CUDA memory debugging

There are two options for debugging memory errors in CUDA programs. They can be found in the CUDA section of the Run window.

See Prepare to debug CUDA GPU code before debugging the memory of a CUDA application.

When Track GPU allocations is enabled, CUDA memory allocations made by the host are tracked. That is, allocations made using functions such as cudaMalloc. You can find out how much memory is allocated, and where it was allocated from using the Current Memory Usage window.

Note

CUDA memory allocations made by the GPU/device such as cuMemAlloc are currently not tracked as well allocations made to Unified Memory with cudaMallocManaged. Furthermore, memory allocations made for CUDA arrays with functions such as cudaMallocArray are not tracked.

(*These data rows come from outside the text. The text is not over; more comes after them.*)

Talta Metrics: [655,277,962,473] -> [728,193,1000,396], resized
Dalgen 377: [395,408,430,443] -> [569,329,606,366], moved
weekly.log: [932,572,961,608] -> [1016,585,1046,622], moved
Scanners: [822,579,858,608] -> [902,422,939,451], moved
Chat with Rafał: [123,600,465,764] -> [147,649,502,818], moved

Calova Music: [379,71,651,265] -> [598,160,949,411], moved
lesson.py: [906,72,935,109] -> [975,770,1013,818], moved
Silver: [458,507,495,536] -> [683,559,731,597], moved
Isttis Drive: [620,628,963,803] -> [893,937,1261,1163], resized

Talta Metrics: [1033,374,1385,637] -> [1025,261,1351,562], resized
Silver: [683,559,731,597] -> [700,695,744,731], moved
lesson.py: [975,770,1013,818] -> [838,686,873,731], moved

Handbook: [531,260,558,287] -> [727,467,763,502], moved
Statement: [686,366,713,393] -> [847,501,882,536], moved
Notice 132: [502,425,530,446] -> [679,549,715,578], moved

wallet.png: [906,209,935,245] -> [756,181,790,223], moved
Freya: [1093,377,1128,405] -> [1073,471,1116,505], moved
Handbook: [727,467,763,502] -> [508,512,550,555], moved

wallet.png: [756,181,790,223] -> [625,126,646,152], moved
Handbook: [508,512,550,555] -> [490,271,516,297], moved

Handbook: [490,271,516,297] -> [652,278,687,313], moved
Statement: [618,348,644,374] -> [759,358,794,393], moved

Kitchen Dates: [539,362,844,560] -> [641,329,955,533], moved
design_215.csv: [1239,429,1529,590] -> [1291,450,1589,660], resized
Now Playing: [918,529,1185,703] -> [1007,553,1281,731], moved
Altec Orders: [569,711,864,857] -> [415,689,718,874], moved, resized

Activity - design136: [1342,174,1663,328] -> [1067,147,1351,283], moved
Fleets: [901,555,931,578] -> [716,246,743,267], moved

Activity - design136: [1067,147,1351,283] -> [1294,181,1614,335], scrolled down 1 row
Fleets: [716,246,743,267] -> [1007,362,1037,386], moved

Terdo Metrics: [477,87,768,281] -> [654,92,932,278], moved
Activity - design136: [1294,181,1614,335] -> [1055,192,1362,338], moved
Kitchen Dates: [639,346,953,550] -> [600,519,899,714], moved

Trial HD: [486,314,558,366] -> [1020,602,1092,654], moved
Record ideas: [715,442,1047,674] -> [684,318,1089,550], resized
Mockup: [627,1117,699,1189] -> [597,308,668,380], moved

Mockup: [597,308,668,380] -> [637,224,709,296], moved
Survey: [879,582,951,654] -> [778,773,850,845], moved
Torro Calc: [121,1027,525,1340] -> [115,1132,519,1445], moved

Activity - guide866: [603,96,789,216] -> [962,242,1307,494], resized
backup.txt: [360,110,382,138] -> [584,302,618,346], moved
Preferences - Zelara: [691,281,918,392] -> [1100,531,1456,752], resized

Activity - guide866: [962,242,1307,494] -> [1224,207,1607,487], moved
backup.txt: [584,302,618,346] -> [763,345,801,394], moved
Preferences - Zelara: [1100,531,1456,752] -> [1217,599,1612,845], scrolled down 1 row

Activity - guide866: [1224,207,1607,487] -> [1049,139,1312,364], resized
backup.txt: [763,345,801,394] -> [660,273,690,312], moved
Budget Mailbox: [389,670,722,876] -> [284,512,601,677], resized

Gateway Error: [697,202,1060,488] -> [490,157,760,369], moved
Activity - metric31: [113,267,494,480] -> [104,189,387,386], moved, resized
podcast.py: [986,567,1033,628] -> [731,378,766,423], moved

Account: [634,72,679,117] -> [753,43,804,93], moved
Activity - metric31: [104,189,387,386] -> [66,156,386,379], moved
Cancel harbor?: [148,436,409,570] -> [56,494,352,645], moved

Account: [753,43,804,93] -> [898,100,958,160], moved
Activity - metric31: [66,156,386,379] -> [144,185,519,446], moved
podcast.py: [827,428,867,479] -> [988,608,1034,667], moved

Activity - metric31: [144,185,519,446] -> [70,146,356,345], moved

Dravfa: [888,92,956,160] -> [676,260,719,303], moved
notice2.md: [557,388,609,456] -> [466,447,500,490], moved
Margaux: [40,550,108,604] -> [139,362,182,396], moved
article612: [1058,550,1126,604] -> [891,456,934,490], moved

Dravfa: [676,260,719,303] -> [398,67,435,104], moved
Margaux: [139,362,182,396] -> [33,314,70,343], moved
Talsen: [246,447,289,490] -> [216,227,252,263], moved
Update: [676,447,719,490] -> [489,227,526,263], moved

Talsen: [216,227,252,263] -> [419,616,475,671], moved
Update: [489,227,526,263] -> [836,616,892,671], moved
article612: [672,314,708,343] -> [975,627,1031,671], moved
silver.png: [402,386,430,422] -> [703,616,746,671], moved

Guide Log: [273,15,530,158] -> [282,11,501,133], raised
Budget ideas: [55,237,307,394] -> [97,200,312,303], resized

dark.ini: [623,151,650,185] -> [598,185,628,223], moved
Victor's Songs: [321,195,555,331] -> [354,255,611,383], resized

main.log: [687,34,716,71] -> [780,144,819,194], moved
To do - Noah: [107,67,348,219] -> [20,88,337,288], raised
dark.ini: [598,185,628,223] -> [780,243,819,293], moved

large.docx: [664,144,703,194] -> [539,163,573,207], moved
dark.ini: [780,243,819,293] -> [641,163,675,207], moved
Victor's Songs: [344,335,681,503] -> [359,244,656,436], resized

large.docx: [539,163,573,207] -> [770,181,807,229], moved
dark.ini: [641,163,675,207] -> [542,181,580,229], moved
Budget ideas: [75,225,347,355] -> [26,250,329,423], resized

Allocations are tracked separately for each GPU and the host. If you enable Track GPU allocations, host-only memory allocations made using functions such as malloc will be tracked as well. You can choose between GPUs using the drop-down list in the top-right corner of the Memory Usage and Memory Statistics windows.

The Detect invalid accesses (memcheck) option switches on the CUDA-MEMCHECK error detection tool. This tool can detect problems such as out-of-bounds and misaligned global memory accesses, and syscall errors, such as calling free () in a kernel on an already free’d pointer.

The other CUDA hardware exceptions (such as a stack overflow) are detected regardless of whether this option is selected or not.

Note

Detect invalid accesses (memcheck) is not supported with CUDA 12.

For further details about CUDA hardware exceptions, see the NVIDIA documentation.

Note

It is not possible to track GPU allocations created by an OpenACC compiler because it does not directly call cudaMalloc.